4. DRS Load Balancing and Maintenance Mode VM Evacuation
PassthroughDrsAutomation = 1
This option, when set to 1, enables automatic DRS Load Balancing and Maintenance Mode evacuations of VMs with vSphere 8.0 U2, *provided* the VM stun time introduced by the vGPUs is acceptable, according to DRS’ calculations of the required stun time.
5. Progressive De-fragmentation of GPU Resources
PassthroughForceDrsAutomation = 1
When this option is set to 1 on a DRS cluster, it will allow for Maintenance Mode Evacuation without consideration of the vMotion Stun Time Limit (100 seconds by default).
PassthroughDrsAutomation and PassthroughForceDrsAutomation can be used in conjunction with Host Maintenance Mode to progressively de-fragment GPU resources in a Cluster.
These new advanced options may be used together to give full DRS automation in vSphere 8 Update 2.
To show you our progress in handling vGPU-aware VMs with DRS over time, here is an overall view in tabular form of the enhancements being made on this area in successive versions of vSphere in the areas of maintenance mode evacuation, load balancing and stun time calculations.

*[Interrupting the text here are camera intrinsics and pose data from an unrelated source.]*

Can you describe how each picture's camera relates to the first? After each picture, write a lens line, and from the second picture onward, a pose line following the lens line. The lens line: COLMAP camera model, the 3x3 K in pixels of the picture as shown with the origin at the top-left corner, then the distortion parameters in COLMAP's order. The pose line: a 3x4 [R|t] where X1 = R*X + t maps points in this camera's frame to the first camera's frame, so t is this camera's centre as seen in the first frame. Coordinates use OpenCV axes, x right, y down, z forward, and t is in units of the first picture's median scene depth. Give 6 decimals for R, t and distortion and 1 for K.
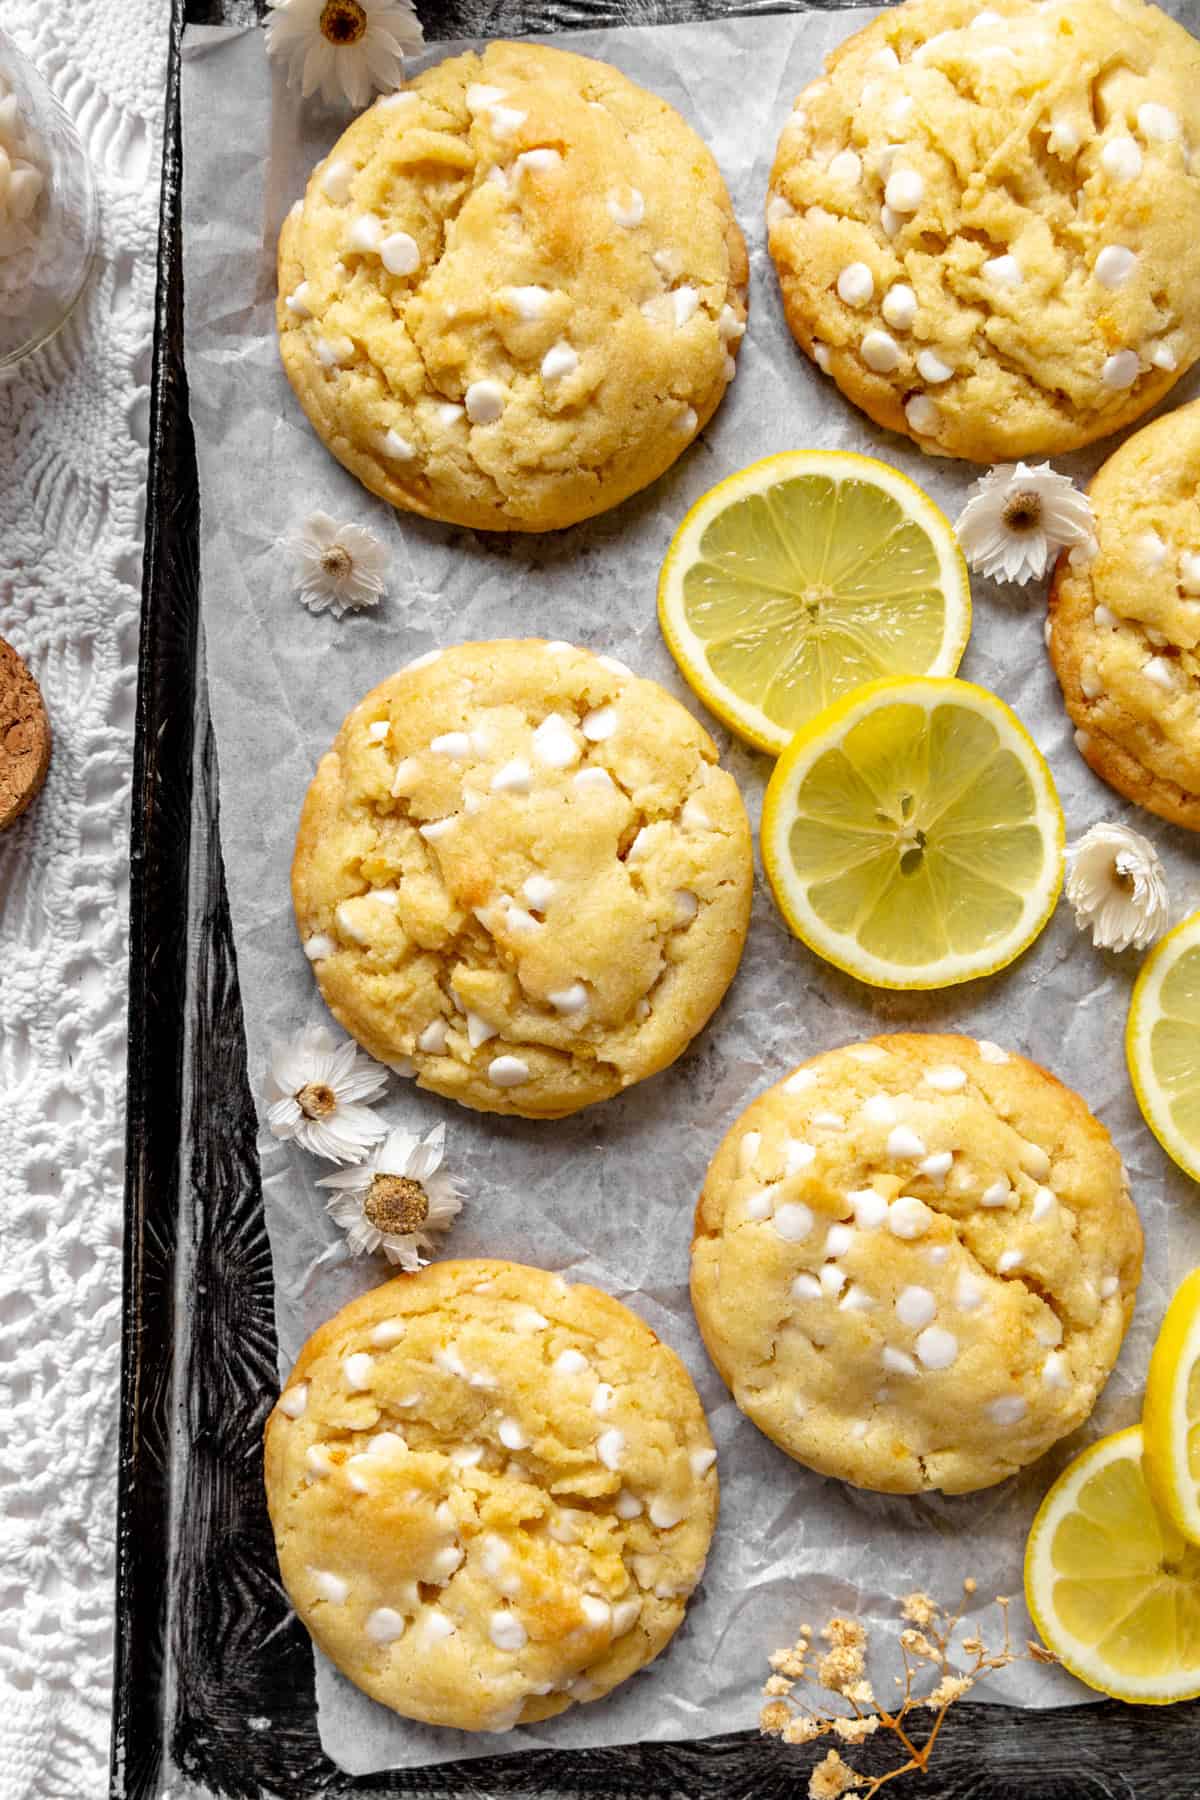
lens RADIAL K [[1675.0, 0, 605.3], [0, 1675.0, 905.7], [0, 0, 1]] dist [-0.001623, 0.000000]
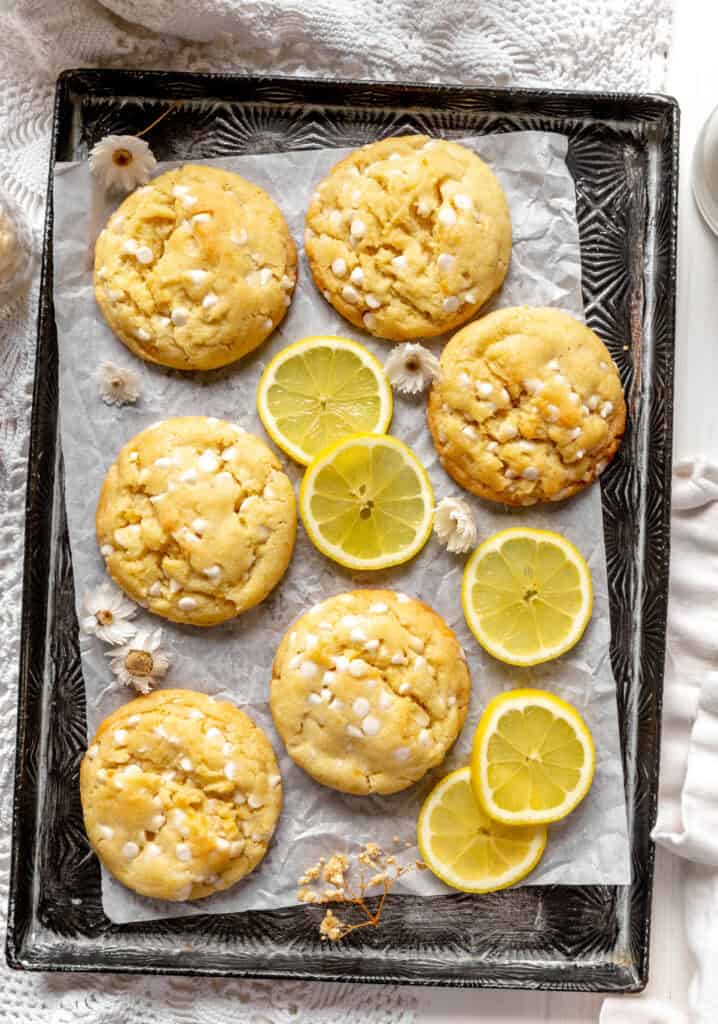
lens RADIAL K [[1097.8, 0, 358.3], [0, 1097.8, 489.2], [0, 0, 1]] dist [-0.007655, 0.000000]
pose [[0.999940, 0.003607, -0.010376, 0.189472], [-0.004228, 0.998163, -0.060439, 0.031219], [0.010139, 0.060479, 0.998118, -0.503206]]
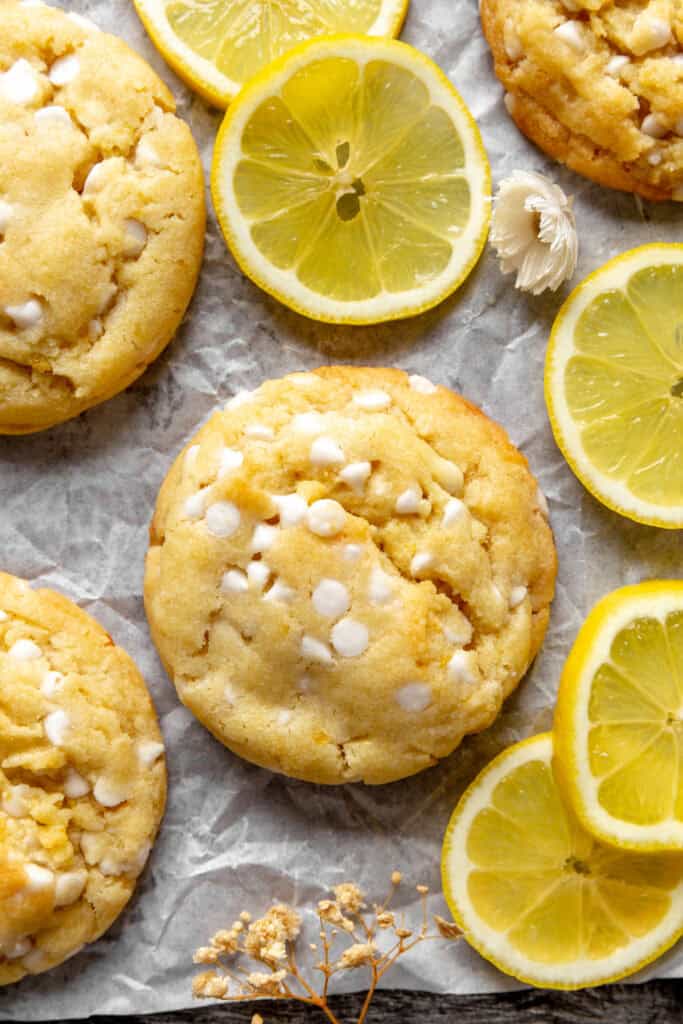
lens RADIAL K [[1719.2, 0, 343.2], [0, 1719.2, 514.0], [0, 0, 1]] dist [-0.010183, 0.000000]
pose [[0.999622, 0.024633, -0.012200, 0.199465], [-0.024787, 0.999613, -0.012636, 0.191652], [0.011884, 0.012934, 0.999846, -0.126425]]
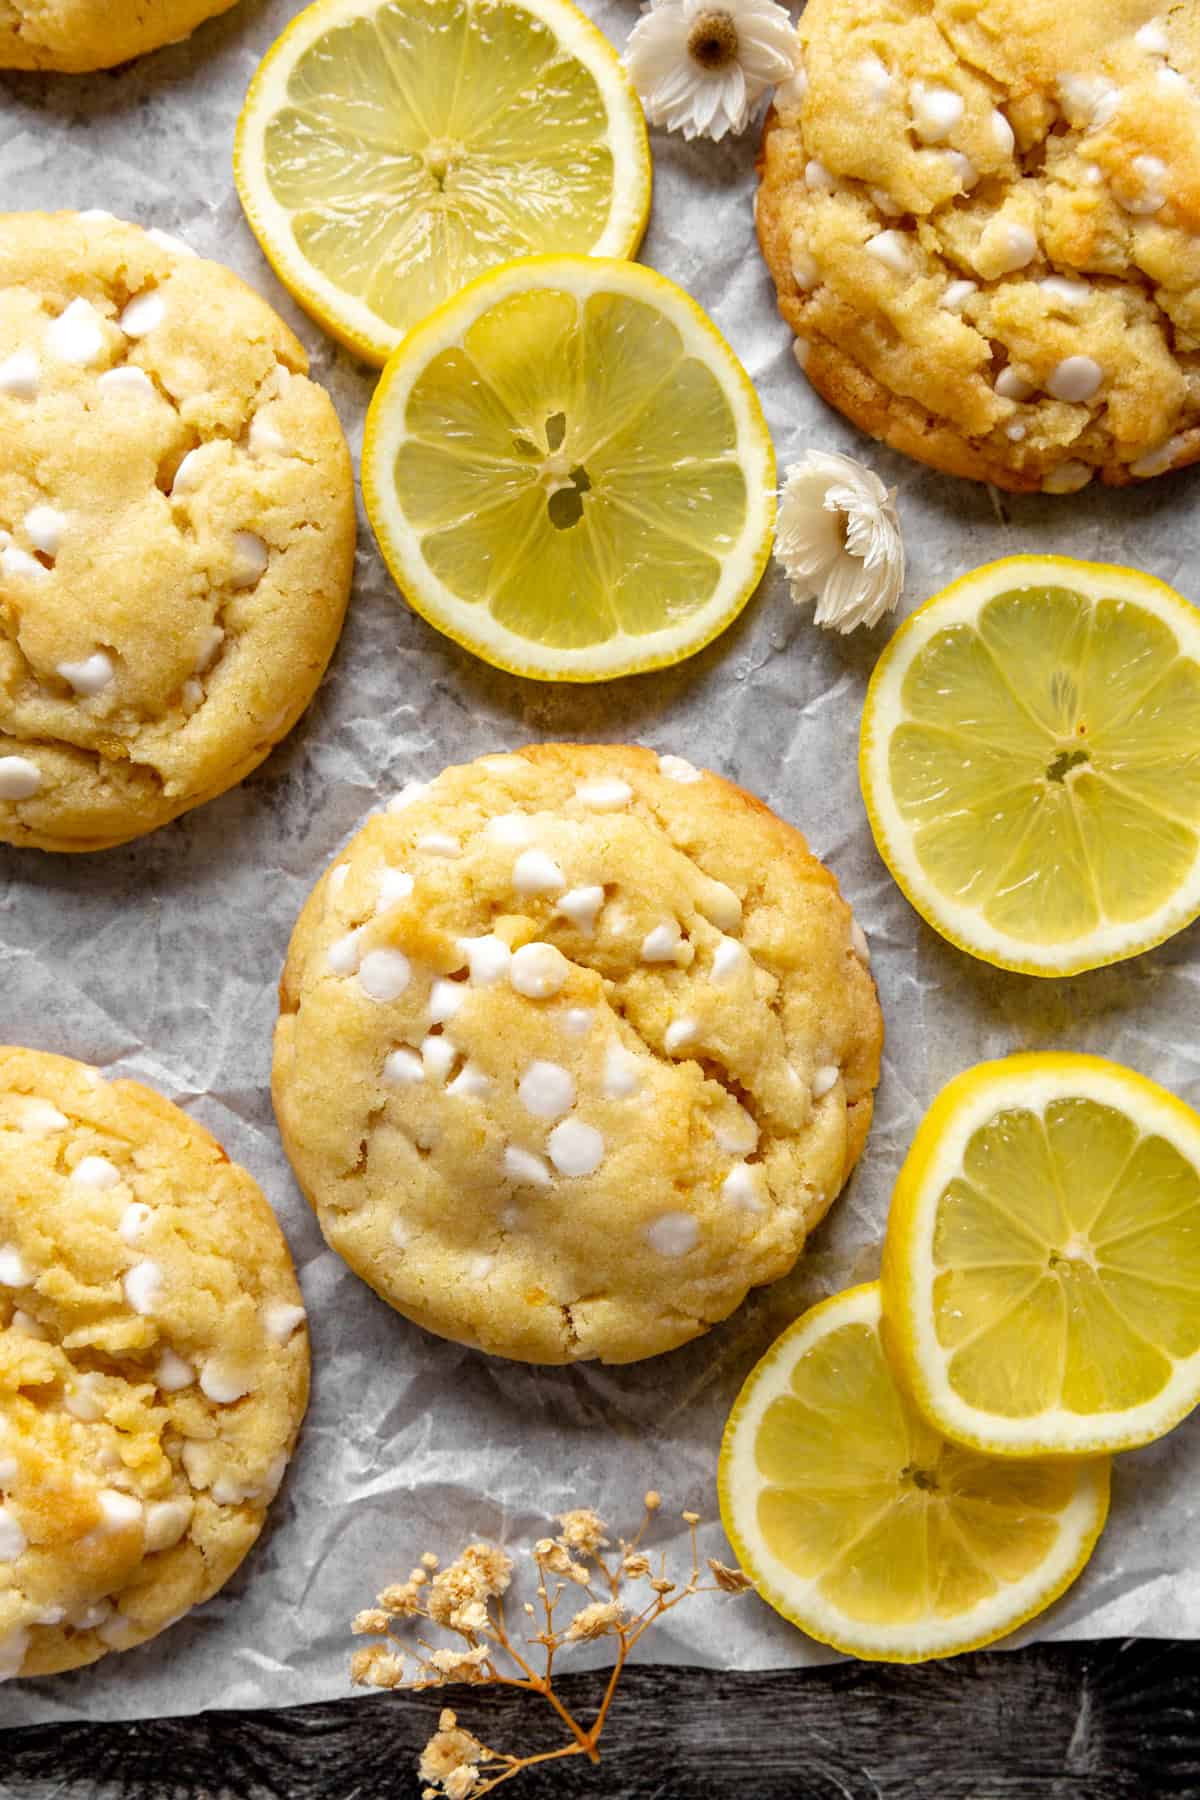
lens RADIAL K [[2336.7, 0, 601.3], [0, 2336.7, 898.7], [0, 0, 1]] dist [-0.019966, 0.000000]
pose [[0.999909, 0.009292, -0.009770, 0.211851], [-0.009556, 0.999583, -0.027266, 0.176972], [0.009513, 0.027357, 0.999580, -0.032606]]
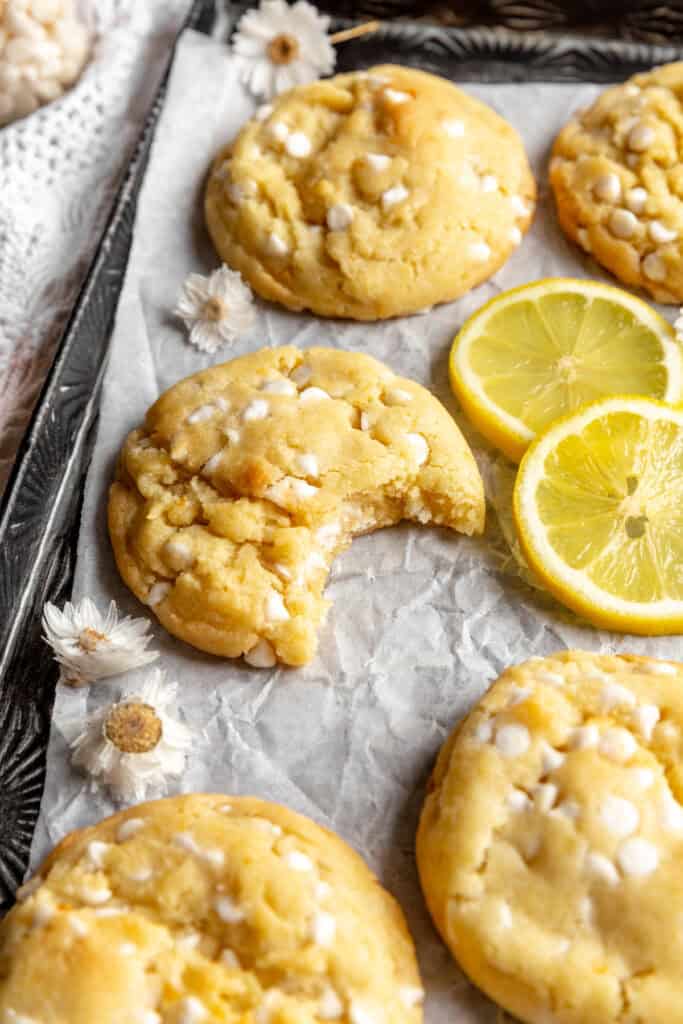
lens RADIAL K [[1719.2, 0, 336.5], [0, 1719.2, 520.1], [0, 0, 1]] dist [-0.010183, 0.000000]
pose [[0.989540, 0.090395, -0.112428, 0.108558], [-0.140196, 0.786288, -0.601745, 0.757359], [0.034006, 0.611212, 0.790736, 0.000772]]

As you can see from here, our GPU-focused R&D engineers are continually improving the handling of the data-intensive and network-intensive aspects of a VM with one or more vGPU profiles attached to it. This works continues to enable larger machine learning and high performance computing workloads to fit well into the vSphere and VMware Cloud Foundation architecture.

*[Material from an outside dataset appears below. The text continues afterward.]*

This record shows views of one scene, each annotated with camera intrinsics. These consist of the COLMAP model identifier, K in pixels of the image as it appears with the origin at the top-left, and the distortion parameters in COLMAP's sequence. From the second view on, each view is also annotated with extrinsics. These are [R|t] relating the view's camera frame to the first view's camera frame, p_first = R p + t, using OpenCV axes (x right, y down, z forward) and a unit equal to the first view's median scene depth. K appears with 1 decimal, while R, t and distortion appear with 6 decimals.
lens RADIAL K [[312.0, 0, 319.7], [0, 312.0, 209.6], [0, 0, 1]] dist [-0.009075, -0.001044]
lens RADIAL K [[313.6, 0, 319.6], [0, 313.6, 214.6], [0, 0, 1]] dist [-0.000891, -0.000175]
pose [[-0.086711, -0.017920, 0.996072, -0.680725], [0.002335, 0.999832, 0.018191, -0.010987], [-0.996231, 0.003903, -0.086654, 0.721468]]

Figure 4: Enhancements to vMotion and VM Placement Over Successive Versions of vSphere
With vSphere 8.0 Update 2, the system administrator can now see advice from DRS that longer vMotion stun times are needed for VMs that have vGPU profiles assigned to them – especially those profiles that capture larger GPU memory allocations.
With that calculated guidance from vSphere, the administrator can make an educated decision on how long they wish to tolerate for vMotion stun time for any particular vGPU-aware VM. This allows larger GPU-consuming jobs to continue working, such as a machine learning training job, even when a vMotion is needed, without interruption. There is also an added set of advanced options to make DRS more accessible to you in its management of vGPU-aware virtual machines, helping to automate more processes around these GPU workloads on vSphere 8 Update 2.